Q. What is the most adventurous thing that you have ever done?
I do not think of myself as adventurous. But, in the summer of 1991, amidst the spreading war in the former Yugoslavia, I somehow convinced my parents to allow me to attend the first-ever private basketball camp in the region. The camp took place in Umag, Croatia. There, I met some of the earlier and later giants of Slovenian and Yugoslav basketball. In 1999, as a college senior, I left Slovenia for a full year of study-abroad at the University of Glasgow (Scotland), as part of the first cohort of Slovenian Socrates/Erasmus exchange students. The experience solidified my desire to go to graduate school. Last year, I travelled from Fairbanks to McCarthy, located in the heart of the Wrangell Mountains in Alaska. In signing the car rental contract, my friends and I had to commit to not transporting antlers, whether in or on the outside of the vehicle (?!).

Q. What book are you reading now?
Right now, Henry Maine’s “Ancient Law,” published in 1861. Recently, a novel by Drago Jančar, a Slovenian author. In the future, I’d like to read some more works by Arto Paasilinna, a Finish writer.

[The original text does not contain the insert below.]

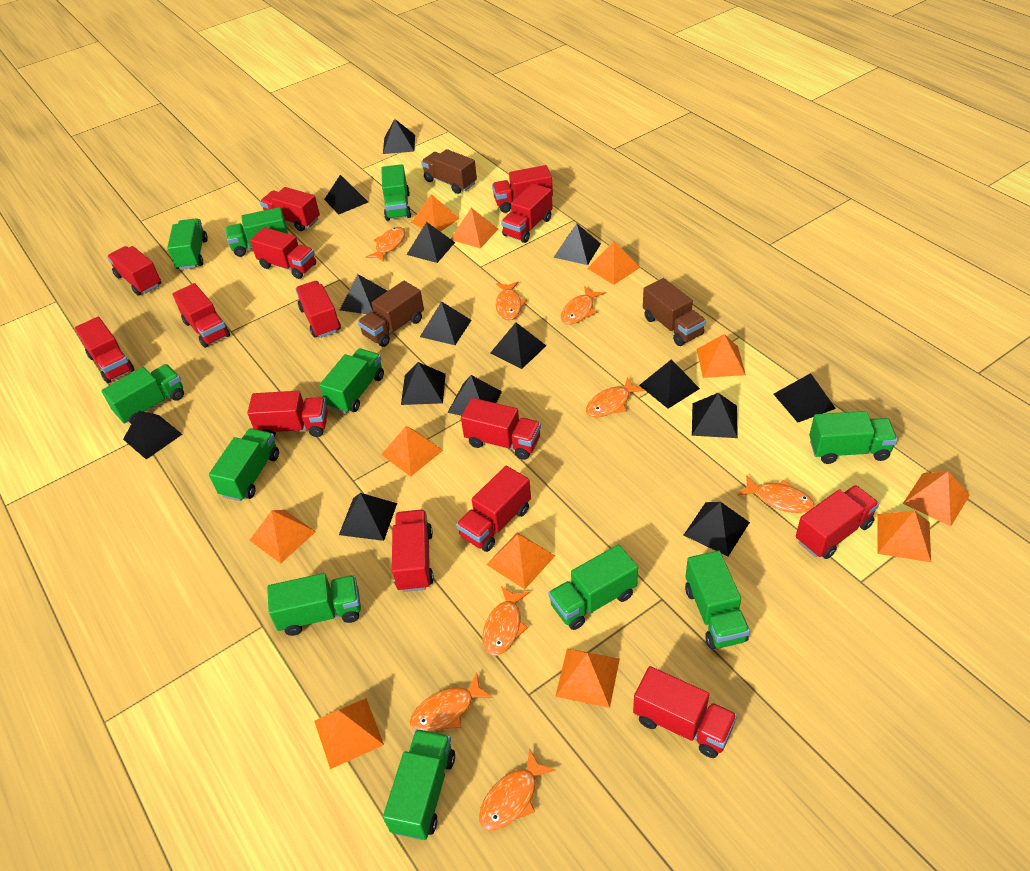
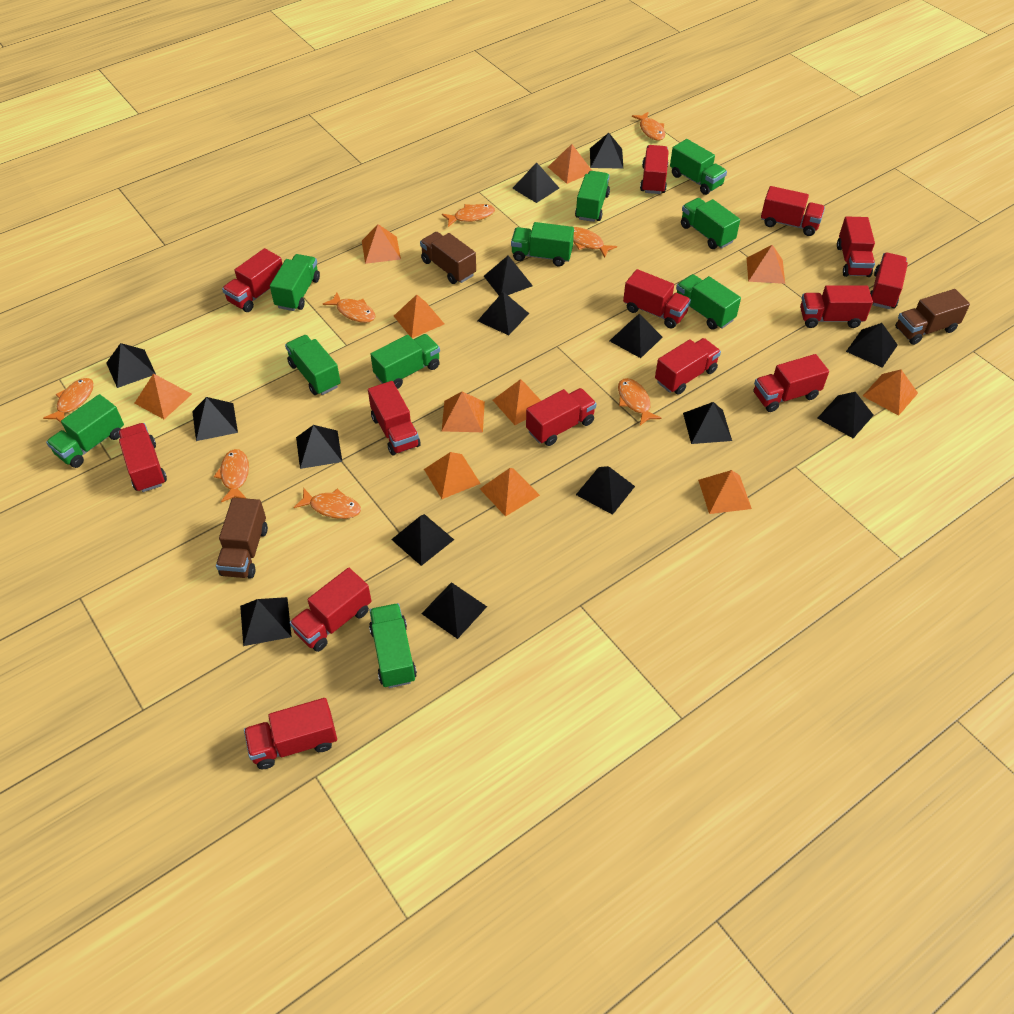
green truck: 11 -> 10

Q. What is the website you visit most often and why?
I like to follow Slovenian sports websites and especially the website of the Slovenian Basketball Association. I keep up-to-date with the developments in the first to fourth national basketball divisions, in case I ever get a chance to assist a childhood friend of mine at managing a team.

Q. If you could have coffee with one person, who would it be and why?
Peter Vilfan, a Slovenian basketball star from the Yugoslav period. I’d tell him how greatly I enjoyed reading his autobiography. I’d wish him well and I’d ask him for an autograph.

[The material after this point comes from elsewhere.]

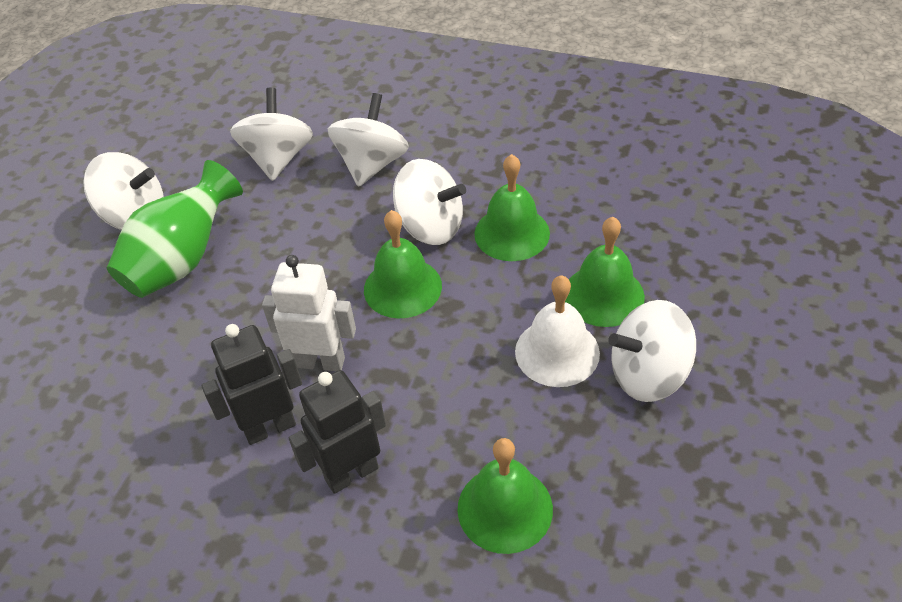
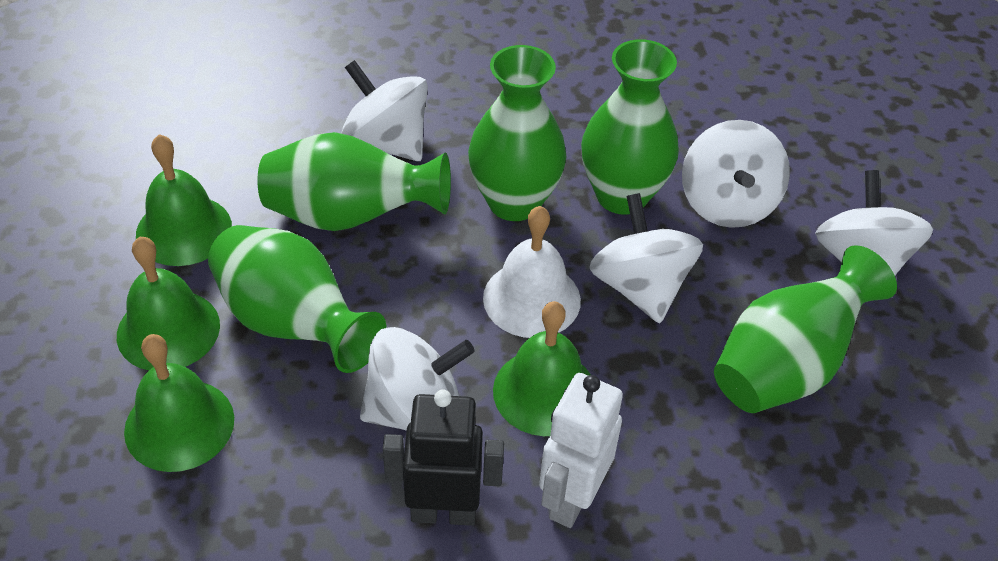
black robot: 2 -> 1
green vase: 1 -> 5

Q. If you could live anywhere, where would you build your dream home?
In Slovenia, somewhere in the broad region where I grew up.

Q. If they made a movie about your life, who would play you?
David Hasselhoff.

Q. What is your desert island food?
Oatmeal with apple sauce, chia seeds, almonds, blueberries, raspberries, blackberries and a sliced banana. Surely all available on a desert island. If not, then IHOP wholegrain blueberry pancakes.

Q. Tell us something most people don’t know about you.
As a young adult, I appeared in a music video. (No, I won’t tell in which one.)

Q. What is your secret talent?
I can wiggle my ears.

Q. Anything else you’d like to share?
If I don’t say hi to you when our paths cross, then this is likely because I am not wearing my glasses when I should be.